As most of you know, there are two types of flossing.  One involves flaunting your wealth and ballin’ outrageous.  The other involves teeth.  Jay-z practically has a PHD in number one.  I mean are you serious?  Have you seen the “Big Pimpin” video?  That shit was practically the original “Boats and Hos” right there.  Do you have access to google?  Google flossin, jay-z, and lyrics.  That shit is in mad Jigga songs.  You think a man like Jay-z raps about shit he doesn’t know?  Here’s a quick formula explaining the shit Jay-z has covered:  (everything) – (99 things) = (Things Jay knows).  He’s got plenty of material!  No need to Front(in’ by Pharrell featuring jay-z).  So what we talkin’ bout Hov?
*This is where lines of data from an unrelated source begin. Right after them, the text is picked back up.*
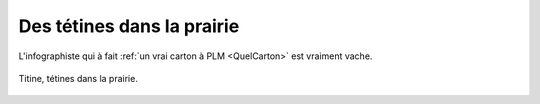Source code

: ..  _`Tetines`:

Des tétines dans la prairie
===========================

L'infographiste qui à fait :ref:`un vrai carton à PLM <QuelCarton>` est vraiment vache.

..  figure:: images/meylan-tetines-dans-la-prairie.jpg
    :align: center

    Titine, tétines dans la prairie.

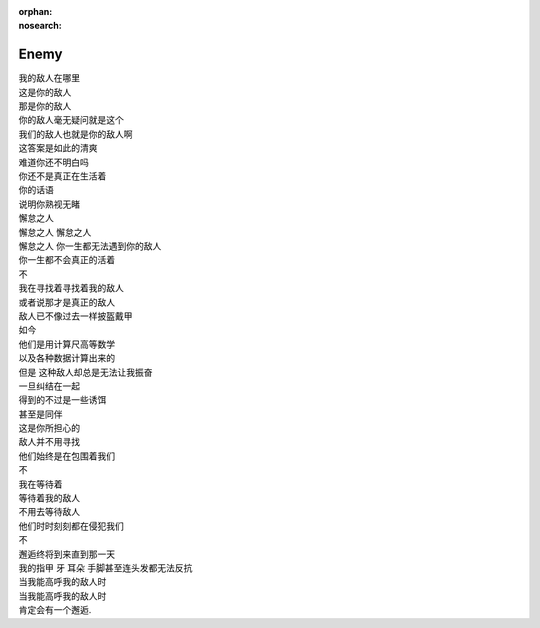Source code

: :orphan:
:nosearch:

=====
Enemy
=====

| 我的敌人在哪里
| 这是你的敌人
| 那是你的敌人
| 你的敌人毫无疑问就是这个
| 我们的敌人也就是你的敌人啊
| 这答案是如此的清爽
| 难道你还不明白吗
| 你还不是真正在生活着
| 你的话语
| 说明你熟视无睹
| 懈怠之人
| 懈怠之人 懈怠之人
| 懈怠之人 你一生都无法遇到你的敌人
| 你一生都不会真正的活着
| 不
| 我在寻找着寻找着我的敌人
| 或者说那才是真正的敌人
| 敌人已不像过去一样披盔戴甲
| 如今
| 他们是用计算尺高等数学
| 以及各种数据计算出来的
| 但是 这种敌人却总是无法让我振奋
| 一旦纠结在一起
| 得到的不过是一些诱饵
| 甚至是同伴
| 这是你所担心的
| 敌人并不用寻找
| 他们始终是在包围着我们
| 不
| 我在等待着
| 等待着我的敌人
| 不用去等待敌人
| 他们时时刻刻都在侵犯我们
| 不
| 邂逅终将到来直到那一天
| 我的指甲 牙 耳朵 手脚甚至连头发都无法反抗
| 当我能高呼我的敌人时
| 当我能高呼我的敌人时
| 肯定会有一个邂逅.
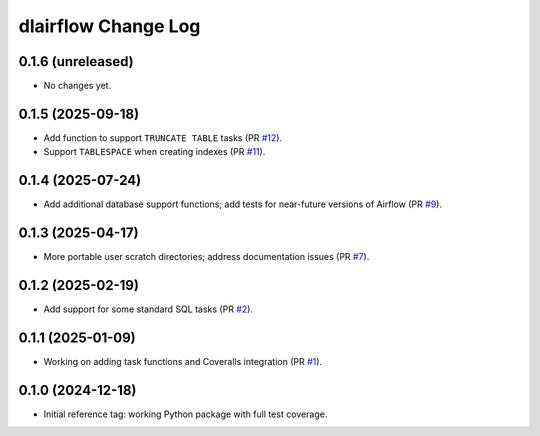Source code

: ====================
dlairflow Change Log
====================

0.1.6 (unreleased)
------------------

* No changes yet.

0.1.5 (2025-09-18)
------------------

* Add function to support ``TRUNCATE TABLE`` tasks (PR `#12`_).
* Support ``TABLESPACE`` when creating indexes (PR `#11`_).

.. _`#11`: https://github.com/astro-datalab/dlairflow/pull/11
.. _`#12`: https://github.com/astro-datalab/dlairflow/pull/12

0.1.4 (2025-07-24)
------------------

* Add additional database support functions; add tests for near-future versions
  of Airflow (PR `#9`_).

.. _`#9`: https://github.com/astro-datalab/dlairflow/pull/9

0.1.3 (2025-04-17)
------------------

* More portable user scratch directories; address documentation issues (PR `#7`_).

.. _`#7`: https://github.com/astro-datalab/dlairflow/pull/7

0.1.2 (2025-02-19)
------------------

* Add support for some standard SQL tasks (PR `#2`_).

.. _`#2`: https://github.com/astro-datalab/dlairflow/pull/2

0.1.1 (2025-01-09)
------------------

* Working on adding task functions and Coveralls integration (PR `#1`_).

.. _`#1`: https://github.com/astro-datalab/dlairflow/pull/1

0.1.0 (2024-12-18)
------------------

* Initial reference tag: working Python package with full test coverage.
We’re talking about the second kind of flossing.  That would be flossing your teeth.  That shit is a pain in the ass!!  How many of you actually floss and are not employed in some sort of dental profession?  How many of you are just like: “maaaan, I don’t have time to floss, fuck that.”  Well compared to Jay-z you don’t do shit.  There is literally no one in the world who handles more biz than Jay.  That dude spends more time getting suits tailored each week than you spend at your JOB!  Now he’s also supposed to find time to pull string between his teeth?  Flossing probably takes about 2 minutes.  That’s an opportunity cost of about $500,000 for Jay.  Is it worth it for him to get his floss on?  fuckouttahere.  So every six months he has to lie right to his dentists face.  That bitch ass dentist won’t say shit either.  Guarantee Jay buys the first flossbot5000.  Till then it’s a problem.